NLRB: Severance Packages Can’t Buy Workers’ Silence
In a recent decision, the Board cracks down on employers who seek to silence terminated workers through coercive severance agreements.
By Percy Metcalfe
On Tuesday, February 21, 2023, the National Labor Relations Board (NLRB) issued an opinion in Mclaren Macomb making it illegal for employers to silence terminated employees with coercive severance agreements. The decision makes it a breach of the National Labor Relations Act (NLRA) for employers to offer severance agreements that prevent employees from speaking about their jobs after termination, a right that is protected under the Act.
The case addresses the legality of a severance agreement offered to 11 employees permanently furloughed by their employer, a Michigan Hospital. The agreement contained two provisions, which sought to prohibit the terminated workers from making statements that disparage or otherwise harm the image of the employer.
In two Trump-era cases, Baylor University Medical Center and IGT (International Game Technology), the then-Republican controlled Board had declared that such agreements were not facially illegal and only violated the Act if the conditions of the employee’s termination included some additional suspicious conduct by the employer, e.g., the termination was in retaliation for protected activity such as organizing a union, or the employer committed some other unfair labor practice discriminating against employees for their exercise of Section 7 rights.
The decision in Mclaren Macomb overturns these cases and returns the Board’s position to comport with longstanding precedent, under which such agreements are scrutinized on the basis of whether their language has a reasonable tendency to interfere with, restrain, or coerce employees’ exercise of their Section 7 rights.
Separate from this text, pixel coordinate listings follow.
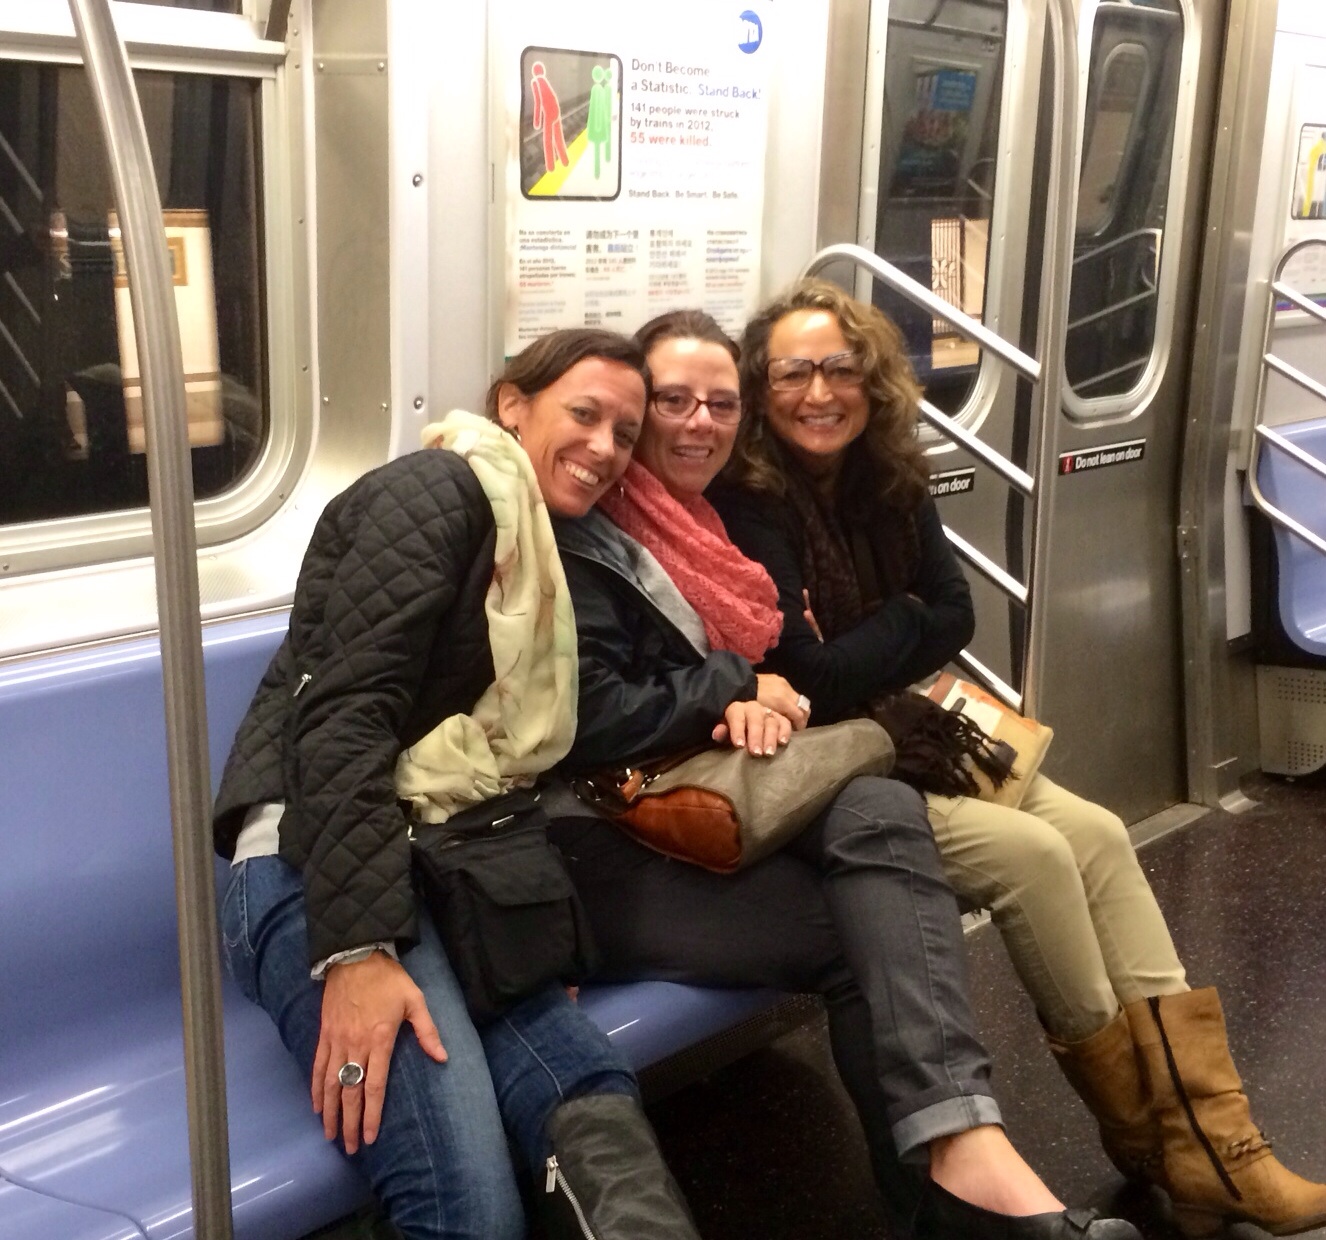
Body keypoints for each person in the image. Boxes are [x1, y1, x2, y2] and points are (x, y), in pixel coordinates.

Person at [708, 279, 1326, 1239]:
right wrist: (903, 619)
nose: (819, 392)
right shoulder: (750, 504)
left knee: (1098, 833)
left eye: (840, 368)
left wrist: (880, 635)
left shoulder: (892, 477)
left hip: (918, 726)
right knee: (1036, 859)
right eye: (792, 373)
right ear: (761, 387)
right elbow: (812, 676)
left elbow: (955, 613)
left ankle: (1218, 1142)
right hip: (842, 765)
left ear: (873, 380)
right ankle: (1154, 1146)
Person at [542, 308, 1142, 1240]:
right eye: (668, 403)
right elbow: (596, 714)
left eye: (720, 404)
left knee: (881, 810)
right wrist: (735, 687)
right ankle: (954, 1192)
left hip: (717, 778)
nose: (698, 423)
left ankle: (972, 1161)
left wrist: (750, 689)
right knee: (884, 927)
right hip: (607, 828)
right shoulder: (585, 530)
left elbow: (934, 619)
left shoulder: (707, 525)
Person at [213, 329, 700, 1240]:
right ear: (513, 404)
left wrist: (528, 933)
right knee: (466, 1196)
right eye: (584, 413)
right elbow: (342, 719)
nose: (605, 447)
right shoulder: (435, 492)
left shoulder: (537, 547)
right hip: (307, 861)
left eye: (626, 434)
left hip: (441, 864)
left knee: (587, 1098)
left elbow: (490, 768)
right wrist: (356, 951)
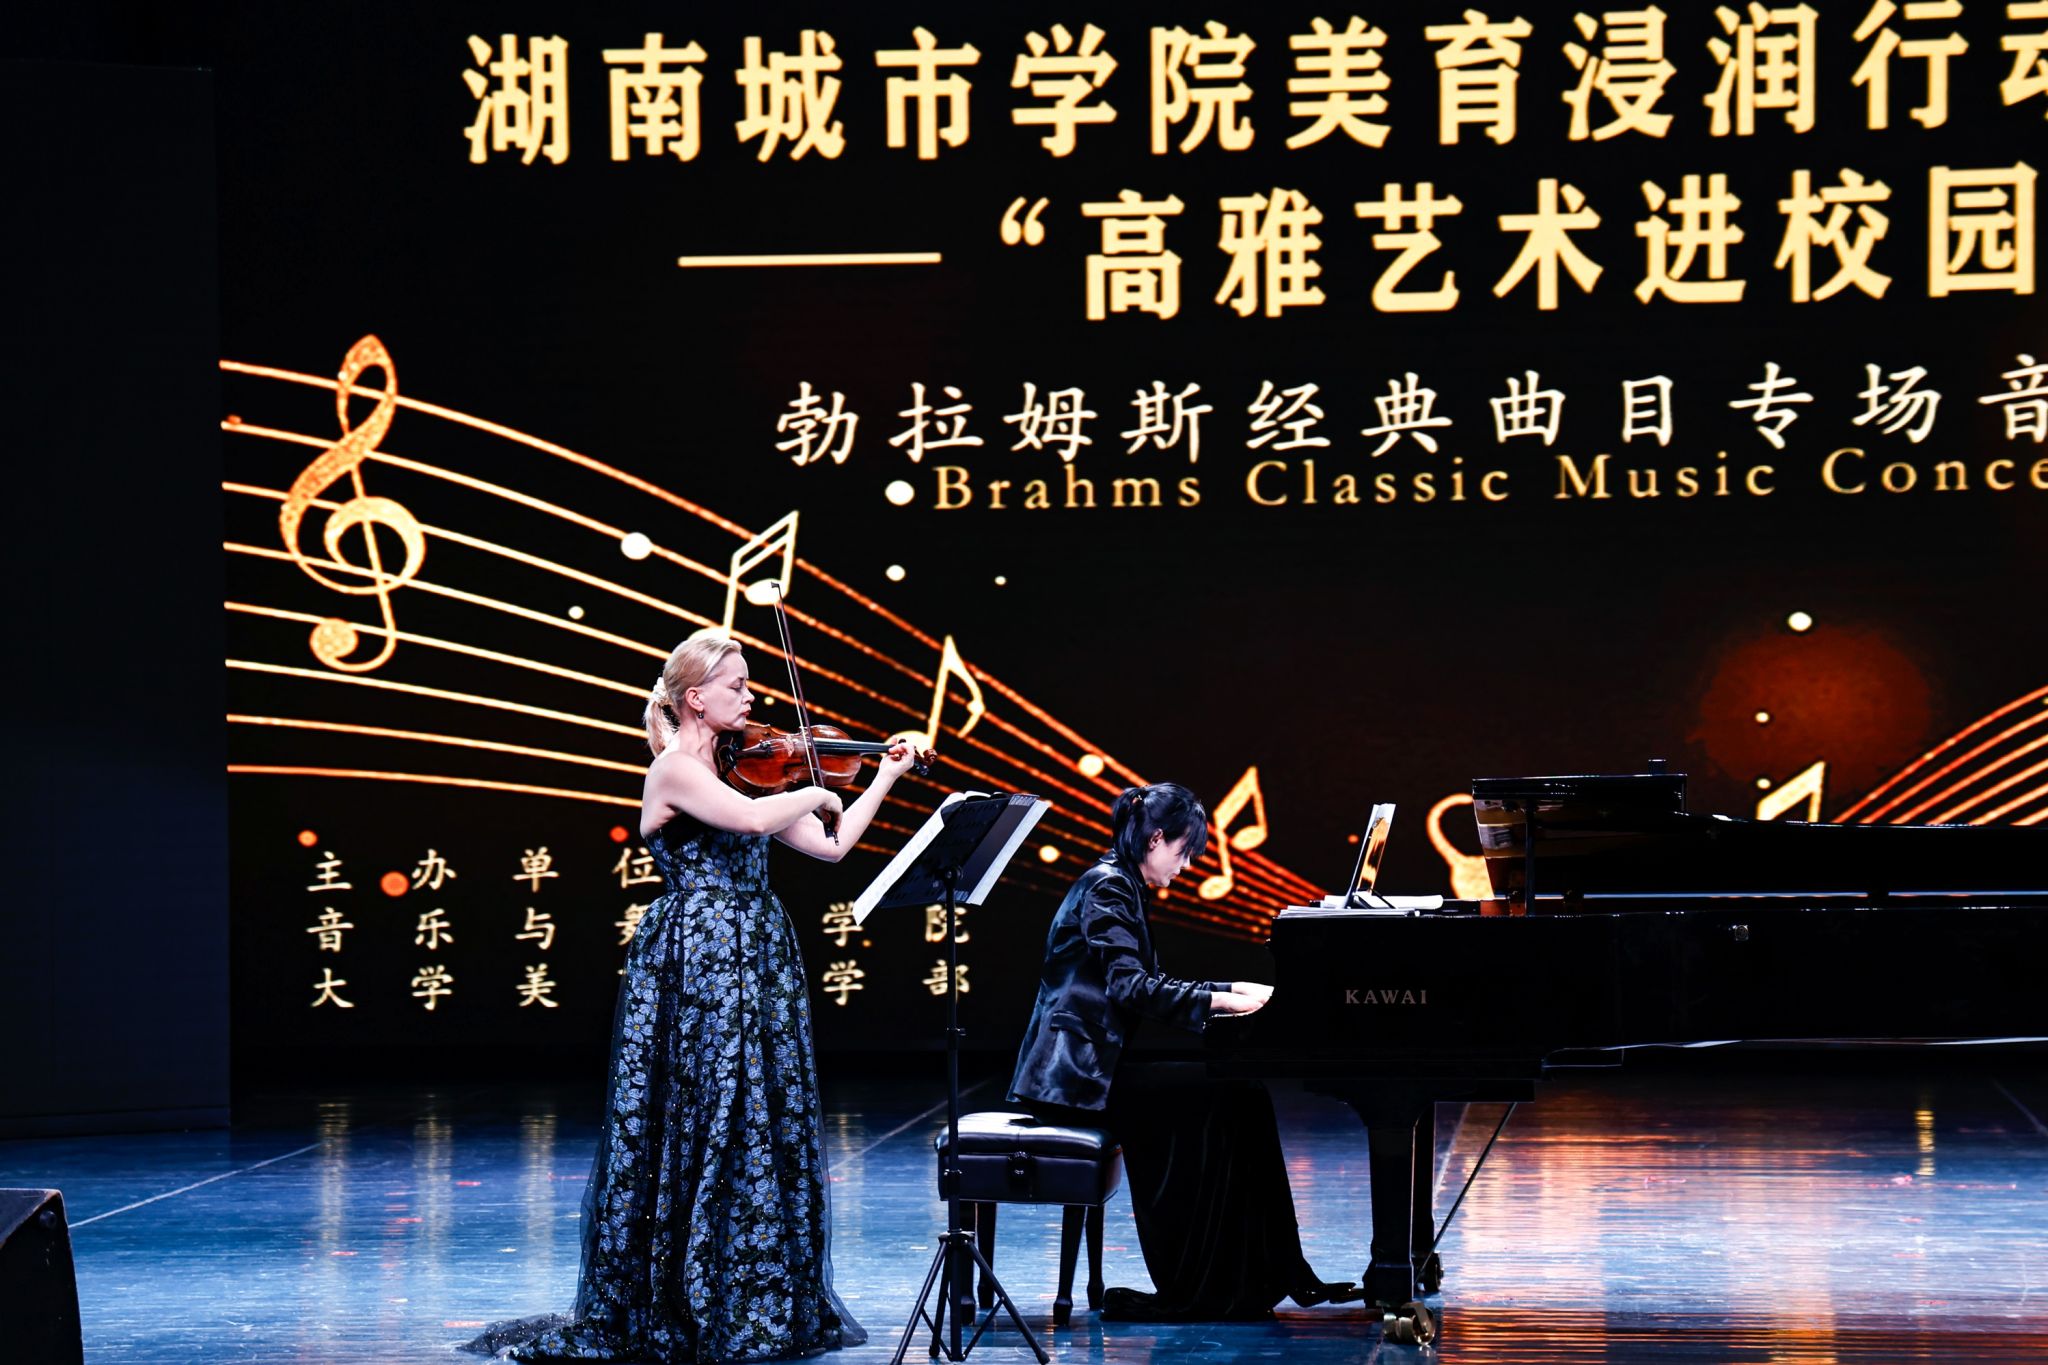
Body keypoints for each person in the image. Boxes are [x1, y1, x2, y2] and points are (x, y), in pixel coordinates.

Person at [471, 628, 915, 1362]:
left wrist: (883, 779)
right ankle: (685, 1292)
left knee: (757, 1111)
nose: (751, 699)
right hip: (699, 956)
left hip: (758, 951)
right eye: (737, 686)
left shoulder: (748, 772)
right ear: (696, 699)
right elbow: (751, 821)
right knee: (705, 1112)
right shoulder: (675, 770)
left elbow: (831, 847)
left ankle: (748, 1292)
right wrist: (815, 789)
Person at [1007, 782, 1358, 1321]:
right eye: (1183, 850)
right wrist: (1224, 1001)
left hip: (1098, 1069)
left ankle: (1266, 1271)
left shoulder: (1120, 883)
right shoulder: (1108, 889)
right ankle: (1205, 1283)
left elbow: (1145, 981)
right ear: (1155, 839)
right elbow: (1131, 989)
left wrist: (1234, 989)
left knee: (1242, 1092)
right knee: (1225, 1095)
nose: (1187, 864)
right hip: (1076, 1080)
Section 7, often referred to as “the core” of the NLRA, codifies employees’ rights to self-organize, to form, join or assist labor organizations, but also to engage in “other concerted activities for the purpose of … mutual or protection” and, as the Board reaffirms in Mclaren Macomb, has been noted under prior cases to provide broad protections for employees to discuss terms and conditions of employment with coworkers, in various official forums—including the judicial, administrative, legislative and political realms—and in the public through media, social media, and general communications that relate to an ongoing labor dispute.
The Board is especially interested in ensuring that severance agreements do not preclude former employees from participating in NLRB processes against their employers. Indeed Supreme Court precedent notes that the congressional intent behind the NLRA is that “all persons with information about [unfair labor] practices … be completely free from coercion against reporting them to the Board.”
It is with the objective of protecting the much maligned and marginalized Section 7 rights of workers, both in unionized and non-union settings, that the Board made its decision in Mclaren Macomb. It ruled that severance agreements that pay employees in return for their promised silence are inherently coercive and contain in them “a reasonable tendency to restrain, coerce, or interfere with the exercise of Section 7” that makes them facially illegal under the NLRA.
This case strengthens employees’ bargaining position in relation to their employer. With employers unable to gag employees by buying off their Section 7 rights, they are more likely to respect existing labor law to avoid poor press and enable workers to report wrongdoing to their unions, fellow workers, and administrative bodies like the NLRB.
At the same time, employers are not left without reputational protection. In the event that former employers feel they are being unfairly disparaged, the courts remain open to them to pursue disgruntled employees for defamation.